== ABOUT THIS TASK ==
Return all of the source text in the listing below line for line, without any changes. Leave the pictures out.

== EXERCISE MATERIALS ==
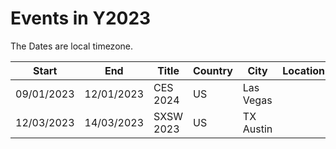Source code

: # Events in Y2023
The Dates are local timezone.

| Start | End | Title | Country | City | Location | Price | URL |
| --- | --- | --- | --- | --- | --- | --- | --- |
| 09/01/2023 | 12/01/2023 | CES 2024 | US | Las Vegas | | | https://www.ces.tech/about-ces.aspx |
| 12/03/2023 | 14/03/2023 | SXSW 2023 | US | TX Austin | | | https://www.sxsw.com/ |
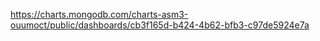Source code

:https://charts.mongodb.com/charts-asm3-ouumoct/public/dashboards/cb3f165d-b424-4b62-bfb3-c97de5924e7a
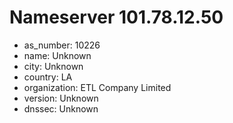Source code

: # Nameserver 101.78.12.50

* as_number: 10226
* name: Unknown
* city: Unknown
* country: LA
* organization: ETL Company Limited
* version: Unknown
* dnssec: Unknown
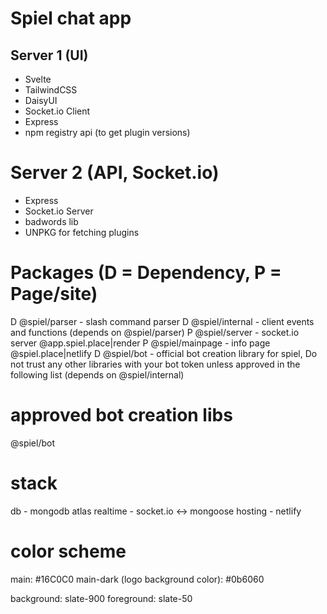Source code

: # Spiel chat app

## Server 1 (UI)
* Svelte
* TailwindCSS
* DaisyUI
* Socket.io Client
* Express
* npm registry api (to get plugin versions)

# Server 2 (API, Socket.io)
* Express
* Socket.io Server
* badwords lib
* UNPKG for fetching plugins

# Packages (D = Dependency, P = Page/site)
D @spiel/parser - slash command parser
D @spiel/internal - client events and functions (depends on @spiel/parser)
P @spiel/server - socket.io server @app.spiel.place|render
P @spiel/mainpage - info page @spiel.place|netlify
D @spiel/bot - official bot creation library for spiel, Do not trust any other libraries with your bot token unless approved in the following list (depends on @spiel/internal)

# approved bot creation libs
@spiel/bot

# stack
db - mongodb atlas
realtime - socket.io <-> mongoose
hosting - netlify

# color scheme
main: #16C0C0
main-dark (logo background color): #0b6060

background: slate-900
foreground: slate-50
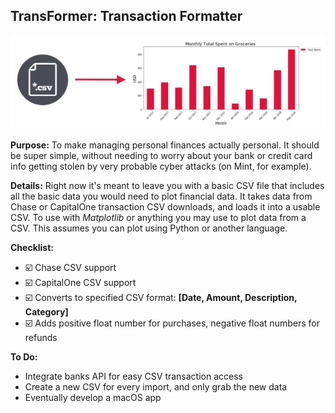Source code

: ## TransFormer: Transaction Formatter
![](rm_image.jpg)

**Purpose:** To make managing personal finances actually personal. It should be super simple, without needing to worry about your bank or credit card info getting stolen by very probable cyber attacks (on Mint, for example).

**Details:** Right now it's meant to leave you with a basic CSV file that includes all the basic data you would need to plot financial data. It takes data from Chase or CapitalOne transaction CSV downloads, and loads it into a usable CSV. To use with *Matplotlib* or anything you may use to plot data from a CSV. This assumes you can plot using Python or another language.

**Checklist:**

* :ballot_box_with_check: Chase CSV support
* :ballot_box_with_check: CapitalOne CSV support
* :ballot_box_with_check: Converts to specified CSV format: **[Date, Amount, Description, Category]**
* :ballot_box_with_check: Adds positive float number for purchases, negative float numbers for refunds

**To Do:**

* Integrate banks API for easy CSV transaction access
* Create a new CSV for every import, and only grab the new data
* Eventually develop a macOS app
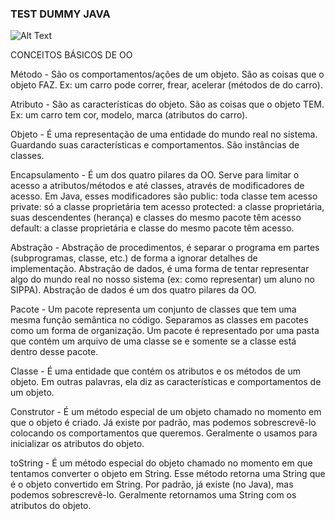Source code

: ### TEST DUMMY JAVA
![Alt Text](https://github.com/yinicius/poo2019.1/blob/master/foto.gif)

CONCEITOS BÁSICOS DE OO

Método - São os comportamentos/ações de um objeto. São as coisas que o objeto FAZ. Ex: um carro pode correr, frear, acelerar (métodos de do carro).

Atributo - São as características do objeto. São as coisas que o objeto TEM. Ex: um carro tem cor, modelo, marca (atributos do carro).

Objeto - É uma representação de uma entidade do mundo real no sistema. Guardando suas características e comportamentos. São instâncias de classes.

Encapsulamento - É um dos quatro pilares da OO. Serve para limitar o acesso a atributos/métodos e até classes, através de modificadores de acesso. Em Java, esses modificadores são
	public: toda classe tem acesso
	private: só a classe proprietária tem acesso
	protected: a classe proprietária, suas descendentes (herança) e classes do mesmo pacote têm acesso
	default: a classe proprietária e classe do mesmo pacote têm acesso.

Abstração - Abstração de procedimentos, é separar o programa em partes (subprogramas, classe, etc.) de forma a ignorar detalhes de implementação. Abstração de dados, é uma forma de tentar representar algo do mundo real no nosso sistema (ex: como representar) um aluno no SIPPA). Abstração de dados é um dos quatro pilares da OO.

Pacote - Um pacote representa um conjunto de classes que tem uma mesma função semântica no código. Separamos as classes em pacotes como um forma de organização. Um pacote é representado por uma pasta que contém um arquivo de uma classe se e somente se a classe está dentro desse pacote.

Classe - É uma entidade que contém os atributos e os métodos de um objeto. Em outras palavras, ela diz as características e comportamentos de um objeto.

Construtor - É um método especial de um objeto chamado no momento em que o objeto é criado. Já existe por padrão, mas podemos sobrescrevê-lo colocando os comportamentos que queremos. Geralmente o usamos para inicializar os atributos do objeto.

toString - É um método especial do objeto chamado no momento em que tentamos converter o objeto em String. Esse método retorna uma String que é o objeto convertido em String. Por padrão, já existe (no Java), mas podemos sobrescrevê-lo. Geralmente retornamos uma String com os atributos do objeto.
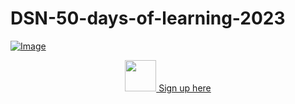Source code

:# DSN-50-days-of-learning-2023

[![Image](https://github.com/DataScienceNigeria/DSN-50-days-of-learning-2023/blob/main/images/IMG_20230323_134059_927.png?raw=true)](https://)


<p align="center">
  <a href="https://airtable.com/shrCb8y6eTbPKwSTL">
    <img src="" height="50" style="max-width: 100%;">
      Sign up here
  </a>
</p>








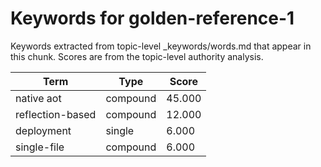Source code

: # Keywords for golden-reference-1

Keywords extracted from topic-level _keywords/words.md that appear in this chunk.
Scores are from the topic-level authority analysis.

| Term | Type | Score |
|------|------|-------|
| native aot | compound | 45.000 |
| reflection-based | compound | 12.000 |
| deployment | single | 6.000 |
| single-file | compound | 6.000 |
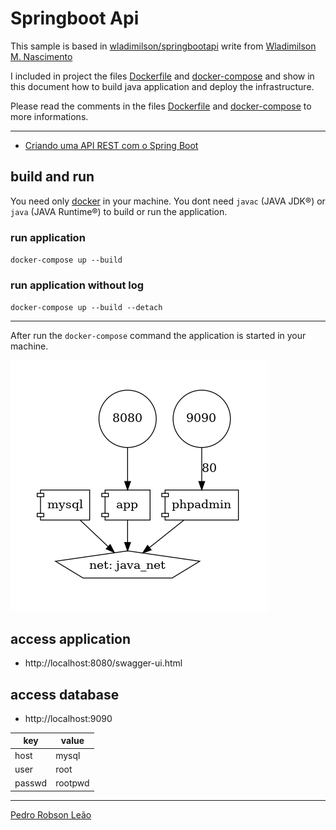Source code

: # Springboot Api

This sample is based in [wladimilson/springbootapi](https://github.com/wladimilson/springbootapi) write from [Wladimilson M. Nascimento](https://www.treinaweb.com.br/blog/autor/wladimilson-m-nascimento)

I included in project the files [Dockerfile](Dockerfile) and [docker-compose](docker-compose.yml) and show in this document how to build java application and deploy the infrastructure.

Please read the comments in the files [Dockerfile](Dockerfile) and [docker-compose](docker-compose.yml) to more informations. 

---

* [Criando uma API REST com o Spring Boot](https://www.treinaweb.com.br/blog/criando-uma-api-rest-com-o-spring-boot)

## build and run
You need only [docker](https://docs.docker.com/get-docker/)  in your machine.
You dont need `javac` (JAVA JDK®) or `java` (JAVA Runtime®) to build or run the application.
### run application
`docker-compose up --build`
### run application without log
`docker-compose up --build --detach`

---

After run the `docker-compose` command the application is started in your machine.

![stack](./img/docker-compose.png)

## access application
* http://localhost:8080/swagger-ui.html
## access database
* http://localhost:9090

|key|value|
|---|-----|
|host|mysql|
|user|root|
|passwd|rootpwd|

---
[Pedro Robson Leão](mailto:pedro.leao@gmail.com)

== RESPONSE BELOW ==
Source code

: # Events in Y2023
The Dates are local timezone.

| Start | End | Title | Country | City | Location | Price | URL |
| --- | --- | --- | --- | --- | --- | --- | --- |
| 09/01/2023 | 12/01/2023 | CES 2024 | US | Las Vegas | | | https://www.ces.tech/about-ces.aspx |
| 12/03/2023 | 14/03/2023 | SXSW 2023 | US | TX Austin | | | https://www.sxsw.com/ |
Source code

:https://charts.mongodb.com/charts-asm3-ouumoct/public/dashboards/cb3f165d-b424-4b62-bfb3-c97de5924e7a
Source code

: # Nameserver 101.78.12.50

* as_number: 10226
* name: Unknown
* city: Unknown
* country: LA
* organization: ETL Company Limited
* version: Unknown
* dnssec: Unknown
Source code

: # Spiel chat app

## Server 1 (UI)
* Svelte
* TailwindCSS
* DaisyUI
* Socket.io Client
* Express
* npm registry api (to get plugin versions)

# Server 2 (API, Socket.io)
* Express
* Socket.io Server
* badwords lib
* UNPKG for fetching plugins

# Packages (D = Dependency, P = Page/site)
D @spiel/parser - slash command parser
D @spiel/internal - client events and functions (depends on @spiel/parser)
P @spiel/server - socket.io server @app.spiel.place|render
P @spiel/mainpage - info page @spiel.place|netlify
D @spiel/bot - official bot creation library for spiel, Do not trust any other libraries with your bot token unless approved in the following list (depends on @spiel/internal)

# approved bot creation libs
@spiel/bot

# stack
db - mongodb atlas
realtime - socket.io <-> mongoose
hosting - netlify

# color scheme
main: #16C0C0
main-dark (logo background color): #0b6060

background: slate-900
foreground: slate-50
Source code

: ## TransFormer: Transaction Formatter
![](rm_image.jpg)

**Purpose:** To make managing personal finances actually personal. It should be super simple, without needing to worry about your bank or credit card info getting stolen by very probable cyber attacks (on Mint, for example).

**Details:** Right now it's meant to leave you with a basic CSV file that includes all the basic data you would need to plot financial data. It takes data from Chase or CapitalOne transaction CSV downloads, and loads it into a usable CSV. To use with *Matplotlib* or anything you may use to plot data from a CSV. This assumes you can plot using Python or another language.

**Checklist:**

* :ballot_box_with_check: Chase CSV support
* :ballot_box_with_check: CapitalOne CSV support
* :ballot_box_with_check: Converts to specified CSV format: **[Date, Amount, Description, Category]**
* :ballot_box_with_check: Adds positive float number for purchases, negative float numbers for refunds

**To Do:**

* Integrate banks API for easy CSV transaction access
* Create a new CSV for every import, and only grab the new data
* Eventually develop a macOS app
Source code

: ### TEST DUMMY JAVA
![Alt Text](https://github.com/yinicius/poo2019.1/blob/master/foto.gif)

CONCEITOS BÁSICOS DE OO

Método - São os comportamentos/ações de um objeto. São as coisas que o objeto FAZ. Ex: um carro pode correr, frear, acelerar (métodos de do carro).

Atributo - São as características do objeto. São as coisas que o objeto TEM. Ex: um carro tem cor, modelo, marca (atributos do carro).

Objeto - É uma representação de uma entidade do mundo real no sistema. Guardando suas características e comportamentos. São instâncias de classes.

Encapsulamento - É um dos quatro pilares da OO. Serve para limitar o acesso a atributos/métodos e até classes, através de modificadores de acesso. Em Java, esses modificadores são
	public: toda classe tem acesso
	private: só a classe proprietária tem acesso
	protected: a classe proprietária, suas descendentes (herança) e classes do mesmo pacote têm acesso
	default: a classe proprietária e classe do mesmo pacote têm acesso.

Abstração - Abstração de procedimentos, é separar o programa em partes (subprogramas, classe, etc.) de forma a ignorar detalhes de implementação. Abstração de dados, é uma forma de tentar representar algo do mundo real no nosso sistema (ex: como representar) um aluno no SIPPA). Abstração de dados é um dos quatro pilares da OO.

Pacote - Um pacote representa um conjunto de classes que tem uma mesma função semântica no código. Separamos as classes em pacotes como um forma de organização. Um pacote é representado por uma pasta que contém um arquivo de uma classe se e somente se a classe está dentro desse pacote.

Classe - É uma entidade que contém os atributos e os métodos de um objeto. Em outras palavras, ela diz as características e comportamentos de um objeto.

Construtor - É um método especial de um objeto chamado no momento em que o objeto é criado. Já existe por padrão, mas podemos sobrescrevê-lo colocando os comportamentos que queremos. Geralmente o usamos para inicializar os atributos do objeto.

toString - É um método especial do objeto chamado no momento em que tentamos converter o objeto em String. Esse método retorna uma String que é o objeto convertido em String. Por padrão, já existe (no Java), mas podemos sobrescrevê-lo. Geralmente retornamos uma String com os atributos do objeto.
Source code

:# DSN-50-days-of-learning-2023

[![Image](https://github.com/DataScienceNigeria/DSN-50-days-of-learning-2023/blob/main/images/IMG_20230323_134059_927.png?raw=true)](https://)


<p align="center">
  <a href="https://airtable.com/shrCb8y6eTbPKwSTL">
    <img src="" height="50" style="max-width: 100%;">
      Sign up here
  </a>
</p>








Source code

: # Keywords for golden-reference-1

Keywords extracted from topic-level _keywords/words.md that appear in this chunk.
Scores are from the topic-level authority analysis.

| Term | Type | Score |
|------|------|-------|
| native aot | compound | 45.000 |
| reflection-based | compound | 12.000 |
| deployment | single | 6.000 |
| single-file | compound | 6.000 |
Source code

: # Springboot Api

This sample is based in [wladimilson/springbootapi](https://github.com/wladimilson/springbootapi) write from [Wladimilson M. Nascimento](https://www.treinaweb.com.br/blog/autor/wladimilson-m-nascimento)

I included in project the files [Dockerfile](Dockerfile) and [docker-compose](docker-compose.yml) and show in this document how to build java application and deploy the infrastructure.

Please read the comments in the files [Dockerfile](Dockerfile) and [docker-compose](docker-compose.yml) to more informations. 

---

* [Criando uma API REST com o Spring Boot](https://www.treinaweb.com.br/blog/criando-uma-api-rest-com-o-spring-boot)

## build and run
You need only [docker](https://docs.docker.com/get-docker/)  in your machine.
You dont need `javac` (JAVA JDK®) or `java` (JAVA Runtime®) to build or run the application.
### run application
`docker-compose up --build`
### run application without log
`docker-compose up --build --detach`

---

After run the `docker-compose` command the application is started in your machine.

![stack](./img/docker-compose.png)

## access application
* http://localhost:8080/swagger-ui.html
## access database
* http://localhost:9090

|key|value|
|---|-----|
|host|mysql|
|user|root|
|passwd|rootpwd|

---
[Pedro Robson Leão](mailto:pedro.leao@gmail.com)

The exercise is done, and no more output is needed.